- **WORK REQUIRED**:
In the records that follow, find each line containing "BCPB" and copy it.

[RECORDS PROVIDED — start]

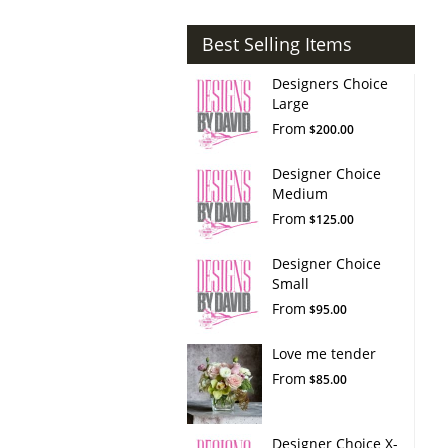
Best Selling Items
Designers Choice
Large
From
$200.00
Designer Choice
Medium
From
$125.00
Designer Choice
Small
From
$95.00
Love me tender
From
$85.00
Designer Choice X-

[RECORDS PROVIDED — finish]
[RECORDS PROVIDED — start]

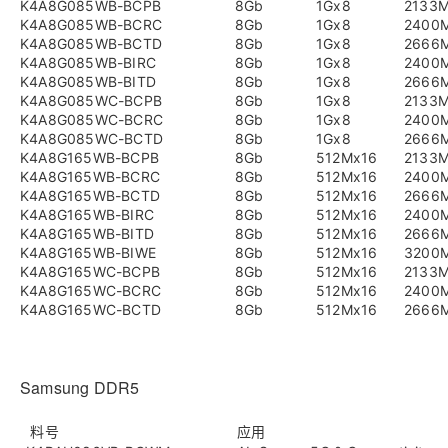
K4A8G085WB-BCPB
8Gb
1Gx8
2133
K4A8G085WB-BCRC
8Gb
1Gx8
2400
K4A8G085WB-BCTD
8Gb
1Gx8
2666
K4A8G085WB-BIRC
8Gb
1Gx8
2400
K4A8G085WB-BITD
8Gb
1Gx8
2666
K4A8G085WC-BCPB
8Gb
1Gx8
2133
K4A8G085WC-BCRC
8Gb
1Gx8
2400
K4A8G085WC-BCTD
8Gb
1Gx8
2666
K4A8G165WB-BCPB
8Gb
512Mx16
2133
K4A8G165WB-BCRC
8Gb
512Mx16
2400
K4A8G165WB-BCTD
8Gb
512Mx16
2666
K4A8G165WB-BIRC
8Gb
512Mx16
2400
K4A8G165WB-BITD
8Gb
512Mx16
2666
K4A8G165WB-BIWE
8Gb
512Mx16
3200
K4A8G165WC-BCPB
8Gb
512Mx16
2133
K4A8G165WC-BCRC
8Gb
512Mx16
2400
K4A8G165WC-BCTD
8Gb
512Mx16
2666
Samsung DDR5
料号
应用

[RECORDS PROVIDED — finish]

- **RESULT FOR THIS EXERCISE**:
K4A8G085WB-BCPB
K4A8G085WC-BCPB
K4A8G165WB-BCPB
K4A8G165WC-BCPB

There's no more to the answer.